- **掲載本文**:
• • • •

レアメタル系スクラップ市場近況 2023#6 全体として需要低迷も底打ち感
長く続いた需要低迷にも底打ち感が出てきた。SUS系は6月までメーカーの在庫調整により需要の低迷が続くが、7月からはメーカーの生産が活発化され、新たな買いが発生すると需要の回復が見込まれる。モリブデンは需要に対して供給が増え軟調。相場が急騰しない限りは、横ばいもしくは下げが予想される。5月のLMEニッケル相場に連動してニッケル系スクラップは価格を下げた。
来月以降、需要の回復があっても市場価格に反映されるのは8月以降になるだろう。
LMEニッケル相場は4月平均のトン当たり23,756ドルから5月は22,230ドルに下落。6月がはじまってさらに下落して20,000ドル。LG(ローグレード)コバルトも続落続落で、4月平均のポンド当たり16.47ドルから5月は14.28ドルに下落、6月はさらにDownで13ドル台で推移している。
(LMEニッケル相場$/tonとLGコバルト相場の推移$/lb)
【チタン】
- 純チタン板スクラップ(新断)「→」:380円/kg。前月比ともに「横ばい」
- 合金6-4チタンダライ粉「→」:高値220円/kg、安値210円/kg。前月比「横ばい」

• • • •

- **課題指示**: スクラップ市場の記事について、「LMEニッケル相場は4月平均」を含むところから始め、「0円/kg。前月比「横ばい」」までの部分を、「横ばい」を「据え置き」に改めて書き直すこと。

• • • •

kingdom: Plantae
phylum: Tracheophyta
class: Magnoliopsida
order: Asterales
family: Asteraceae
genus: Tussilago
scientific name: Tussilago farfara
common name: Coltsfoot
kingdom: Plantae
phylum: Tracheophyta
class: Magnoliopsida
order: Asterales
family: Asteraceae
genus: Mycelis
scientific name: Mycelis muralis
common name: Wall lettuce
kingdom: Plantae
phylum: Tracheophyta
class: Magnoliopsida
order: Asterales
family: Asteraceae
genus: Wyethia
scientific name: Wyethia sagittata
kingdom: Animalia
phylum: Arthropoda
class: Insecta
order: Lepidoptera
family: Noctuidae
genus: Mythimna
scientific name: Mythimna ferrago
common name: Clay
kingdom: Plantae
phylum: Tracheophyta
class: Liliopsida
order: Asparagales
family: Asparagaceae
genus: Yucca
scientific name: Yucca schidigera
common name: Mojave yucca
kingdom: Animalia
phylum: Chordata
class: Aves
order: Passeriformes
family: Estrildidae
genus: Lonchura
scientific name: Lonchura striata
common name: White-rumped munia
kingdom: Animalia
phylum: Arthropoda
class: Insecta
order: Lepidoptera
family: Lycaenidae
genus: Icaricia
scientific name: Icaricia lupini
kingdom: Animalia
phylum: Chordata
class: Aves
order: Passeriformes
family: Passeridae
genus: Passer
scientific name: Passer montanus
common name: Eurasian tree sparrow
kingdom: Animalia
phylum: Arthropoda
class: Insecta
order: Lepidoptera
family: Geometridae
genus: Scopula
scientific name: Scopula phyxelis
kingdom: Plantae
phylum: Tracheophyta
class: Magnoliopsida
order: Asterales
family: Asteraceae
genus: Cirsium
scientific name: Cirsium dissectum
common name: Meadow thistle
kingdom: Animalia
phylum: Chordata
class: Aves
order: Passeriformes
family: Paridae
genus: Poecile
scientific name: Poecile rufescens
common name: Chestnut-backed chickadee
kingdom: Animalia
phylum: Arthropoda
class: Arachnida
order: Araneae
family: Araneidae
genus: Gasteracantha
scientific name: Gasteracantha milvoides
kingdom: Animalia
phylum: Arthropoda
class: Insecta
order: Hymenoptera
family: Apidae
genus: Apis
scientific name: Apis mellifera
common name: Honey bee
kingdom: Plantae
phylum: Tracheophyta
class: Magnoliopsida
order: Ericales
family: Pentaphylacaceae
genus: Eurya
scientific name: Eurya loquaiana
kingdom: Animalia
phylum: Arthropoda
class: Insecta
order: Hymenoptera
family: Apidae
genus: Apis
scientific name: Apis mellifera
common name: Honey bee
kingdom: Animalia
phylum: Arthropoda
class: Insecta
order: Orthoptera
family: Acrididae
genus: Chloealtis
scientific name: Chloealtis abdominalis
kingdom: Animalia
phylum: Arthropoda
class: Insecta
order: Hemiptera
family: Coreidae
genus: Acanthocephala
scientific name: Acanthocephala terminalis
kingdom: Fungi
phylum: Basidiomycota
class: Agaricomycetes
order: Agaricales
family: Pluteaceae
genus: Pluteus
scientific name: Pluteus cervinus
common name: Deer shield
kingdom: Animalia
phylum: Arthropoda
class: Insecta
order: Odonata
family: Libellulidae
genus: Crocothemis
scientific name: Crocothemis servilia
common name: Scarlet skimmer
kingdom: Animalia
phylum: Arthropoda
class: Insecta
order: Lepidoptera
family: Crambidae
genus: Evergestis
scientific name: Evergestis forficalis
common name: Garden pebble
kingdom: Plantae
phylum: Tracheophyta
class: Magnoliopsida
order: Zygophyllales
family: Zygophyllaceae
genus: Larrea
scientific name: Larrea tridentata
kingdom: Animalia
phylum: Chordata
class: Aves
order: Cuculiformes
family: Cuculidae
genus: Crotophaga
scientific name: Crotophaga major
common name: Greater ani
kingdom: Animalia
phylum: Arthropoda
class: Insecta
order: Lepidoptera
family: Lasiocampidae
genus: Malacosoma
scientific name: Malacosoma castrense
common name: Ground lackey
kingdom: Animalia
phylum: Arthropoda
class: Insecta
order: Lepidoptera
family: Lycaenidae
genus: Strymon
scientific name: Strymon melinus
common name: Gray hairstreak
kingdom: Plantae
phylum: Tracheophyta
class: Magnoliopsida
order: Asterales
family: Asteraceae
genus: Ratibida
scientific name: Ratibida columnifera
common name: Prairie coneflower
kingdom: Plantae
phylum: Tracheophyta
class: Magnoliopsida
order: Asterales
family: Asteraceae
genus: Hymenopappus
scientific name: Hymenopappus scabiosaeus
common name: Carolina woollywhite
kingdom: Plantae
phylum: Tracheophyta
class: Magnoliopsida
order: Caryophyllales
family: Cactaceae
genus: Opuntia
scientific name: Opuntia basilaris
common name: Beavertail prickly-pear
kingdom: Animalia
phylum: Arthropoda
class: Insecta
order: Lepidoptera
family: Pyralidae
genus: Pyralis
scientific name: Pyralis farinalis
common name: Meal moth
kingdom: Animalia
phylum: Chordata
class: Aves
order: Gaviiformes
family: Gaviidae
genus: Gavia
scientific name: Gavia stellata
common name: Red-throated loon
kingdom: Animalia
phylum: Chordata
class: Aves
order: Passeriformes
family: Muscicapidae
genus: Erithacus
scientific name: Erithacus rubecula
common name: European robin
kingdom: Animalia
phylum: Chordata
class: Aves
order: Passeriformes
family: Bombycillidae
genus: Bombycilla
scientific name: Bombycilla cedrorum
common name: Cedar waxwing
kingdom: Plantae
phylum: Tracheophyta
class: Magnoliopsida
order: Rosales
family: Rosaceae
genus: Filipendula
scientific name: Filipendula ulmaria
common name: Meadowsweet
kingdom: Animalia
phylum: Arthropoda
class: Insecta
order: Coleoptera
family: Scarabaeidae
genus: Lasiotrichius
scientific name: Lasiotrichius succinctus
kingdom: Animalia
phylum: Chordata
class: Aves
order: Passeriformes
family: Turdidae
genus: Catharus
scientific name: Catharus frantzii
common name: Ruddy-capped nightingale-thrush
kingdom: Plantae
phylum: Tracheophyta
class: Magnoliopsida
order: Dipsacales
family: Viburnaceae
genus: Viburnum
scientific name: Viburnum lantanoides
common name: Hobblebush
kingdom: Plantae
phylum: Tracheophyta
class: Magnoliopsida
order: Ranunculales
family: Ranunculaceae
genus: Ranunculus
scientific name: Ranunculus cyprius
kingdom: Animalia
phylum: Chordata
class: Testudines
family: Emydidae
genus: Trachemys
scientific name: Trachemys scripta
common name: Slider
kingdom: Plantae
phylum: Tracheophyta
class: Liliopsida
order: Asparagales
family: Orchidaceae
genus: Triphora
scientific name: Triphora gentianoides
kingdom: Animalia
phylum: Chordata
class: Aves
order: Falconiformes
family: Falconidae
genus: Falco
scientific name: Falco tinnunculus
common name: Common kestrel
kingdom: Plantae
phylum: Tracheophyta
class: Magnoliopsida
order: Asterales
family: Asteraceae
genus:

• • • •

- **課題の解答**:
LMEニッケル相場は4月平均のトン当たり23,756ドルから5月は22,230ドルに下落。6月がはじまってさらに下落して20,000ドル。LG(ローグレード)コバルトも続落続落で、4月平均のポンド当たり16.47ドルから5月は14.28ドルに下落、6月はさらにDownで13ドル台で推移している。
(LMEニッケル相場$/tonとLGコバルト相場の推移$/lb)
【チタン】
- 純チタン板スクラップ(新断)「→」:380円/kg。前月比ともに「据え置き」
- 合金6-4チタンダライ粉「→」:高値220円/kg、安値210円/kg。前月比「据え置き」